Rehab "really shattered the concept for me that I was alone," Storm said. "I really dove into recovery and really started diving into my past."

She moved to State College, and told her story outside the rehab walls for the first time in her application to Penn State. Although she was 23 when she started college, it was a time of transformation. After years in the closet, she came out as gay and got into campus activism.

After shaving her head one day, Storm said, she "looked into the mirror at who I am, and I started to fall in love with myself."

"It helped me really establish my sense of self and the way I feel about myself," she said.

Not 'just a job'

Storm was introduced to victim advocacy after receiving a death threat for her activism. After a short stint at an LGBT rights organization, she got her big break in 2003, when she was hired to run the Dauphin County agency. She interviewed with Dauphin County District Attorney Ed Marsico, whom she credits with her career.

"Jennifer's background was certainly unique," Marsico said, "but her passion for victims as a victim and as someone that overcame addiction really carried the day in that interview."

She was in the job for a decade. Among the hundreds of victims and victims' families she worked with was the family of Christopher Thompson, a 23-year-old shot and killed in 2004. Thompson's mother, Cheryl Groome, said Storm has been there for her since that July night when she was awakened by a phone call with the devastating news, not only as an advocate but also as a friend.

Storm was appointed the state's victim advocate by Gov. Tom Corbett and has thrown herself into her work, even "handling phone calls or emails until late at night, just to make sure victims got any news" about perpetrators, said her wife, Fianne van Schaaik.

Over the years, there have been television appearances and speeches, and four books since 2008, but through it all, Storm said, she has never forgotten that 12-year-old girl, in whom she saw herself.

"I think my survival and the fact I've been able to do what I have with my career, those are moments I feel this isn't just a job for me," she said. "It's never more present to me than in those moments."

■ **What you need to do**
A - Answer these questions using the profile of Storm:
(i) How old was Storm when she started college?
(ii) In what year was she hired to run the Dauphin County agency?
(iii) Who appointed her the state's victim advocate?
B - List every person named in the profile of Storm.
C - Retype the passage from the profile of Storm, starting with "Over the years, there" and going on through "she saw herself.".
The material placed after the profile of Storm is not needed.

■ **Data section**
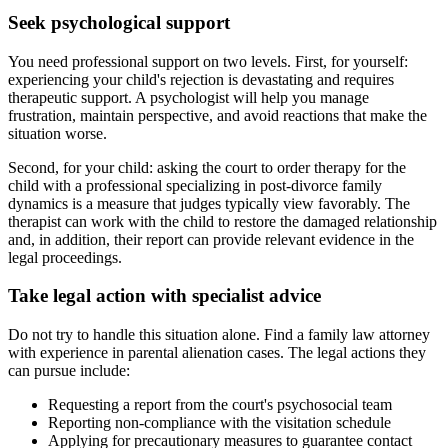
Seek psychological support
You need professional support on two levels. First, for yourself:
experiencing your child's rejection is devastating and requires
therapeutic support. A psychologist will help you manage
frustration, maintain perspective, and avoid reactions that make the
situation worse.
Second, for your child: asking the court to order therapy for the
child with a professional specializing in post-divorce family
dynamics is a measure that judges typically view favorably. The
therapist can work with the child to restore the damaged relationship
and, in addition, their report can provide relevant evidence in the
legal proceedings.
Take legal action with specialist advice
Do not try to handle this situation alone. Find a family law attorney
with experience in parental alienation cases. The legal actions they
can pursue include:
Requesting a report from the court's psychosocial team
Reporting non-compliance with the visitation schedule
Applying for precautionary measures to guarantee contact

■ **Expected results**
A -
(i) 23
(ii) 2003
(iii) Gov. Tom Corbett

B -
Jennifer Storm
Ed Marsico
Christopher Thompson
Cheryl Groome
Tom Corbett
Fianne van Schaaik

C -
Over the years, there have been television appearances and speeches, and four books since 2008, but through it all, Storm said, she has never forgotten that 12-year-old girl, in whom she saw herself.